### Text provided
---

Mr Kelly's speech was long, elaborate, eloquent, and most ingenious – adhering closely to the line of defence taken by Sir Frederick Pollock – pressing on the jury in every possible way, with many varied illustrations, the improbability of Frost having contemplated the rebellious objects imputed to him, and the alleged certainty that his only view had been – the rescue of Vincent. He vehemently assailed the credibility of those witnesses who had given the strongest evidence against Frost; and concluded with a most impassioned appeal to the feelings of the jury. When he had concluded, the Lord Chief-Justice accorded still another privilege to Frost – viz., that of himself then addressing the jury, after both his counsel had done so; to which Frost prudently replied – "My Lord, I am so well satisfied with what my counsel have said, that I decline saying anything upon this occasion." 11 11 Townsend, vol. i. p. 71.

---

### Dataset excerpts
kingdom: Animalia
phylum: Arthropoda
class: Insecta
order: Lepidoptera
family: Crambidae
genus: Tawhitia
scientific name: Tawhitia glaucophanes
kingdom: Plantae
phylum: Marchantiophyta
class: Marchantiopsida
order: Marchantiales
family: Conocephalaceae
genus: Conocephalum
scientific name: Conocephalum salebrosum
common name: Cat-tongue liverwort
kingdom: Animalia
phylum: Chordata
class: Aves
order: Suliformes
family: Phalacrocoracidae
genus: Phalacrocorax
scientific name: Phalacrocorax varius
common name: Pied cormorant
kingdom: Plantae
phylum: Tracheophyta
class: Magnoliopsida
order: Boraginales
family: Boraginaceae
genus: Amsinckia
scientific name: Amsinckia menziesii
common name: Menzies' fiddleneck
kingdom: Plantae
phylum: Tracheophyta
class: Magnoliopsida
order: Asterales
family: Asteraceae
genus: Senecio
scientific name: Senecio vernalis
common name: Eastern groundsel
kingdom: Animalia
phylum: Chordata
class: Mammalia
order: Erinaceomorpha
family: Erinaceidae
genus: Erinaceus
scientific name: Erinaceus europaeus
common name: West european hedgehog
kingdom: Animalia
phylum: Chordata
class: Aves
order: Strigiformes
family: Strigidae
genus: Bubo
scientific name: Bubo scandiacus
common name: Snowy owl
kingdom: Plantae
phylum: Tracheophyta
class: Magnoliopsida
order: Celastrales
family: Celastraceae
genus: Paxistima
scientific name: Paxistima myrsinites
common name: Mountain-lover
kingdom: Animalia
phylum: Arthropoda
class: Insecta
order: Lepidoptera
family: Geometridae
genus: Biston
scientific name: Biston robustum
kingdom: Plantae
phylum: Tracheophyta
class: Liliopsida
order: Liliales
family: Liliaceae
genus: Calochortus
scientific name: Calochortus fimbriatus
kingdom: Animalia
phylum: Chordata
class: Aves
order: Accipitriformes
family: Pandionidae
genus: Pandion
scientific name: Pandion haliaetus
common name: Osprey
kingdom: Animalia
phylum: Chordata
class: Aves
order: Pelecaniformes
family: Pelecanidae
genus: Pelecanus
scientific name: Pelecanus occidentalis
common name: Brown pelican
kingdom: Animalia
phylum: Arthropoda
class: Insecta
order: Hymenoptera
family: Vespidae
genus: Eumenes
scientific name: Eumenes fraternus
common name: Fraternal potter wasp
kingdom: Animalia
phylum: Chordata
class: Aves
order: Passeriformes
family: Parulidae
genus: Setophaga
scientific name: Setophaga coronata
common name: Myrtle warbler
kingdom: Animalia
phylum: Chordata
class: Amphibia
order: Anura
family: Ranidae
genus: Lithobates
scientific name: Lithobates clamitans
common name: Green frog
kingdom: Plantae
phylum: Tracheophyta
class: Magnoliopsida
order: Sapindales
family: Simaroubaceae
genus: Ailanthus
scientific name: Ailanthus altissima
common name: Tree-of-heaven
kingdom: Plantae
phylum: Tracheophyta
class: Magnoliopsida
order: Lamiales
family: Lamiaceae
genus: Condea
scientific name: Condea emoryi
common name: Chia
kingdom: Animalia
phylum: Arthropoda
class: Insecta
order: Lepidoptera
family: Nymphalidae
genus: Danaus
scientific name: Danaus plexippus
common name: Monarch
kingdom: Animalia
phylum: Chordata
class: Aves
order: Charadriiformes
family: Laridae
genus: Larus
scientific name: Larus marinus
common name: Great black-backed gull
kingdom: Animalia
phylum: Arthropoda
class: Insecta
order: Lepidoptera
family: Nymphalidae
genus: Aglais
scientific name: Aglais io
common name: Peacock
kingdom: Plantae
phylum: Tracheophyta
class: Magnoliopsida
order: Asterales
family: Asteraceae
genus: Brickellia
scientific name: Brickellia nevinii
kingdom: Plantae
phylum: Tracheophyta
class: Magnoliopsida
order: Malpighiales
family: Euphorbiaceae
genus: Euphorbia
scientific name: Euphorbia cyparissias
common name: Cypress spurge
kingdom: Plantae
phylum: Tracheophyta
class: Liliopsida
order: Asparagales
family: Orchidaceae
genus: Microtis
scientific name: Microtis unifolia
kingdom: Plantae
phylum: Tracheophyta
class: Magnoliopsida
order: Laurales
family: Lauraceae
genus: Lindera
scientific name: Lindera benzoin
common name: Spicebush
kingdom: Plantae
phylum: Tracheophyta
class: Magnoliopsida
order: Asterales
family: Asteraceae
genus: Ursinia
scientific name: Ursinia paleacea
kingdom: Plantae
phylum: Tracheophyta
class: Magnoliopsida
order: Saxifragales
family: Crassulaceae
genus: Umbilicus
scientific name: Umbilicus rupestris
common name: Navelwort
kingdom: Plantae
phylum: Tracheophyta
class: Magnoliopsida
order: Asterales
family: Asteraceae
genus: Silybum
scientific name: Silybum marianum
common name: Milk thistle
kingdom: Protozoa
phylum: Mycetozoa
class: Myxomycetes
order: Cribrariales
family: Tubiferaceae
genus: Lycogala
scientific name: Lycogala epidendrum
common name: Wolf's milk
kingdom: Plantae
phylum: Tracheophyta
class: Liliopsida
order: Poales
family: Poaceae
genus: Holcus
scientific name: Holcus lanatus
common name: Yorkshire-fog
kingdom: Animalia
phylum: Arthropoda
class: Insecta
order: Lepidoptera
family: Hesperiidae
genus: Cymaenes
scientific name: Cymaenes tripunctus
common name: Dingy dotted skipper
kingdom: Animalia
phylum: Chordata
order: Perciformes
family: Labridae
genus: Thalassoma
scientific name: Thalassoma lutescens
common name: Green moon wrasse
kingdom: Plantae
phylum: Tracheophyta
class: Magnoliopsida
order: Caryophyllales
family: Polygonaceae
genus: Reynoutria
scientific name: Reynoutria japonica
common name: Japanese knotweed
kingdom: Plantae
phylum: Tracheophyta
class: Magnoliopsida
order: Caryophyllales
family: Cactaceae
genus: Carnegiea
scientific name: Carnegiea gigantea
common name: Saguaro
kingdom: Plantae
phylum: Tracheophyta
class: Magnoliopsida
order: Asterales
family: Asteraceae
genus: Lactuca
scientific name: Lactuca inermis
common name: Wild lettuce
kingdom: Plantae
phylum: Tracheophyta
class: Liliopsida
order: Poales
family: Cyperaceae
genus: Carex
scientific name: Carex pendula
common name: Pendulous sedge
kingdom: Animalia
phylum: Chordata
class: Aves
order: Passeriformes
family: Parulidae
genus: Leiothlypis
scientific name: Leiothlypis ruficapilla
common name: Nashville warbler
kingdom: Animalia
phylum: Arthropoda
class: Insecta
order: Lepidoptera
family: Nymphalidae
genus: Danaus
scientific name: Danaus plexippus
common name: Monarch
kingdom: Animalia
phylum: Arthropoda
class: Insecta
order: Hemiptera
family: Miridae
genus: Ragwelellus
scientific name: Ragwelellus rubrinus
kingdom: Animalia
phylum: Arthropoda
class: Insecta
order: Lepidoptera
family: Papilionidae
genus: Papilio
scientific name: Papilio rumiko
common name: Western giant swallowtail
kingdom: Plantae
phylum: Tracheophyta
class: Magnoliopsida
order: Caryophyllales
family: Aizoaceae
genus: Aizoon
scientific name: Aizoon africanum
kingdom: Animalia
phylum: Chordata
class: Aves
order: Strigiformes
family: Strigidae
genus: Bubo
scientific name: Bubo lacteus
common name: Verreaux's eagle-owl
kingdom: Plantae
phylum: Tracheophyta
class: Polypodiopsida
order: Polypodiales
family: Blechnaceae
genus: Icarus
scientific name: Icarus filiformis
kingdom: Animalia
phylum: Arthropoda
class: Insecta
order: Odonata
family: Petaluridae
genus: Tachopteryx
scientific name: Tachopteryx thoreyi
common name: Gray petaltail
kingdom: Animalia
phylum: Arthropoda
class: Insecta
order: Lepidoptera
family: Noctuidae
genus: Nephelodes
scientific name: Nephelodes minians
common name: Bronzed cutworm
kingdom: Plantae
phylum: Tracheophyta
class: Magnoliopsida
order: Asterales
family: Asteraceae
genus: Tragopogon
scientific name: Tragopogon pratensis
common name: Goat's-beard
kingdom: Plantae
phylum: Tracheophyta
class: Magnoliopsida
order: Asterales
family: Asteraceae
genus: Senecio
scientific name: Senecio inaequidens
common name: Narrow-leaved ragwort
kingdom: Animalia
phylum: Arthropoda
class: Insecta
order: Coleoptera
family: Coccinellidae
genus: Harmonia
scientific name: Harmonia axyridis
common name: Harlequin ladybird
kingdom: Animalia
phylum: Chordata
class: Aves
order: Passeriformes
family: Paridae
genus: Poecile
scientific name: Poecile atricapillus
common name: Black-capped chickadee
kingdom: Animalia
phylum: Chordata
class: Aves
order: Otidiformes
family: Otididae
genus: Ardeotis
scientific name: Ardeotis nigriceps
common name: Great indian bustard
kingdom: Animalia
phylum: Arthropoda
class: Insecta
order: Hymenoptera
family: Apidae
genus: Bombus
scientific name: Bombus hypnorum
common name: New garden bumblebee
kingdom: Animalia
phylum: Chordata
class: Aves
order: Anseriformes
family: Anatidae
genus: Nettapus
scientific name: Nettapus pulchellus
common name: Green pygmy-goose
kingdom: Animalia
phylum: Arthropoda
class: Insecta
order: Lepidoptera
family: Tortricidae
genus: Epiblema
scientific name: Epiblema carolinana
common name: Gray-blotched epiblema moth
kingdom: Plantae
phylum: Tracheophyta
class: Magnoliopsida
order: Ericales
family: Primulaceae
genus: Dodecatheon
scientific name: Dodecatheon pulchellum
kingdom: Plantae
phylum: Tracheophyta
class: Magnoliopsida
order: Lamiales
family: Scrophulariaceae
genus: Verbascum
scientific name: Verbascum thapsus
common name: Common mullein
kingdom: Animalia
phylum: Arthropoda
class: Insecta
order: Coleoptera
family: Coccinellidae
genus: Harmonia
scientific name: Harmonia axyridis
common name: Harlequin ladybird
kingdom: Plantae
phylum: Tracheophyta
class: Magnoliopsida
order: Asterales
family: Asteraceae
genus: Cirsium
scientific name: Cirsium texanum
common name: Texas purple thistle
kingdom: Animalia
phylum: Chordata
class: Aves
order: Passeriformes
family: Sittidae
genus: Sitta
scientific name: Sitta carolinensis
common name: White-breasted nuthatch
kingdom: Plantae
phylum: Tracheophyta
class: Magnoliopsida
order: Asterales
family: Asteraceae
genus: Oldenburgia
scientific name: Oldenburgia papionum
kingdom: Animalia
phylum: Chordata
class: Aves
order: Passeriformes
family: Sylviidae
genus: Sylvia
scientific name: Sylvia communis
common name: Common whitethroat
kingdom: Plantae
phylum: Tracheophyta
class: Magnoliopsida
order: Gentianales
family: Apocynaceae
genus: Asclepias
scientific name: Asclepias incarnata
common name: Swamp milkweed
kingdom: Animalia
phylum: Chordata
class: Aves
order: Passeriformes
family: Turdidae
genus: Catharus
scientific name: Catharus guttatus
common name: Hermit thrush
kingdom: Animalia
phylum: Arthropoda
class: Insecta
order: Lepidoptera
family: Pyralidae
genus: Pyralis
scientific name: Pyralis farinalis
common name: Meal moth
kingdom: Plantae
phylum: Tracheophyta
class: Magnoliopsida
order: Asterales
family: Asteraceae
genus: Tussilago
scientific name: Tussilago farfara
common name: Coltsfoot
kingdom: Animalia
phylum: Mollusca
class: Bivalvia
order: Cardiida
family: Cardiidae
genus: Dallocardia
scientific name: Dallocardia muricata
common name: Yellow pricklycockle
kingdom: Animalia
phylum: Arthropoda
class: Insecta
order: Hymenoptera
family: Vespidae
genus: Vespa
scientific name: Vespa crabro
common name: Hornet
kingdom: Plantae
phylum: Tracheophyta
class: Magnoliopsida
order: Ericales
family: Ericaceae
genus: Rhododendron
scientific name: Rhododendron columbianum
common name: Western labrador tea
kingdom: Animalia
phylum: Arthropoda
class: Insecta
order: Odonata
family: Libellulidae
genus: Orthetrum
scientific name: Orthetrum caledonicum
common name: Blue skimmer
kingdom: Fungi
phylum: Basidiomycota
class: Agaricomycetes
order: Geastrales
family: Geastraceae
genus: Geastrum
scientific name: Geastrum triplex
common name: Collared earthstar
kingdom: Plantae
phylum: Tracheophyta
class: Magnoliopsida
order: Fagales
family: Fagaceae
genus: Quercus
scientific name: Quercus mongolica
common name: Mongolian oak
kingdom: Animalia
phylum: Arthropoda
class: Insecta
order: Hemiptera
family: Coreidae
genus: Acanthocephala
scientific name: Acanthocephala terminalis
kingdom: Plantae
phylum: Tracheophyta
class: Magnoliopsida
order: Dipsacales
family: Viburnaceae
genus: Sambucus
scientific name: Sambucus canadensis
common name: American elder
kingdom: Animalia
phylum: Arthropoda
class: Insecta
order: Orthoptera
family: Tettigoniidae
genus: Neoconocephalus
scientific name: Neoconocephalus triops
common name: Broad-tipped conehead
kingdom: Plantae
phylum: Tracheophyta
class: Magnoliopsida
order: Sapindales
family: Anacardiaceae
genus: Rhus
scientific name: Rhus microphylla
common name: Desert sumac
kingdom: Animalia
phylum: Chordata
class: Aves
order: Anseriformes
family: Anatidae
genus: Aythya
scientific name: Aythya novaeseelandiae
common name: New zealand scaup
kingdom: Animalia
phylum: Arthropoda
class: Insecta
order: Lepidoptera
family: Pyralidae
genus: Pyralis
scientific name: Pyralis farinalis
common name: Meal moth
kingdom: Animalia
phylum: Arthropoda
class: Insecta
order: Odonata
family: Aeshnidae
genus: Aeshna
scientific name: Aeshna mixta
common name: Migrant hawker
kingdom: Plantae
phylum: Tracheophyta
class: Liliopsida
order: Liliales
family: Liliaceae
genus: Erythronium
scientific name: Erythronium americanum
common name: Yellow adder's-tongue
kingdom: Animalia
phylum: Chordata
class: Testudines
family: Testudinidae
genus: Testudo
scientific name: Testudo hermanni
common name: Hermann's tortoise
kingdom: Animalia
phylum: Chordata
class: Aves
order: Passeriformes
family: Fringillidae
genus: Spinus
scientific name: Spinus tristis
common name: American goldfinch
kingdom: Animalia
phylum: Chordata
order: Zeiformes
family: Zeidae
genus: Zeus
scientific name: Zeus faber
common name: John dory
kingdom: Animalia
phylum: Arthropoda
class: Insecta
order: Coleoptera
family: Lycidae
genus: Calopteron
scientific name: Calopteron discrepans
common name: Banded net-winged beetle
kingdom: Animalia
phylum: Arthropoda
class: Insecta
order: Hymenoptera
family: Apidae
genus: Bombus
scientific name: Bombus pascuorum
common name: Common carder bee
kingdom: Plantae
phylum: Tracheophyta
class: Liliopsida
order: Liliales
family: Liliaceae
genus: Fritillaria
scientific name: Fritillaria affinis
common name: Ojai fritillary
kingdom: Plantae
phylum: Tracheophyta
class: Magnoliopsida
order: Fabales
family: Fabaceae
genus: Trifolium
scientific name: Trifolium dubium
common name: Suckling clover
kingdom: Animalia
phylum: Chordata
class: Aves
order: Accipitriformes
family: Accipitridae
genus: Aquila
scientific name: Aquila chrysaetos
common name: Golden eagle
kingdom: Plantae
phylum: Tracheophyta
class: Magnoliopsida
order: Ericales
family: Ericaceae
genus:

---

### Task goal
In the text about Mr Kelly's speech, whose line of defense did that speech adhere closely to?

### Answer to this problem
Sir Frederick Pollock's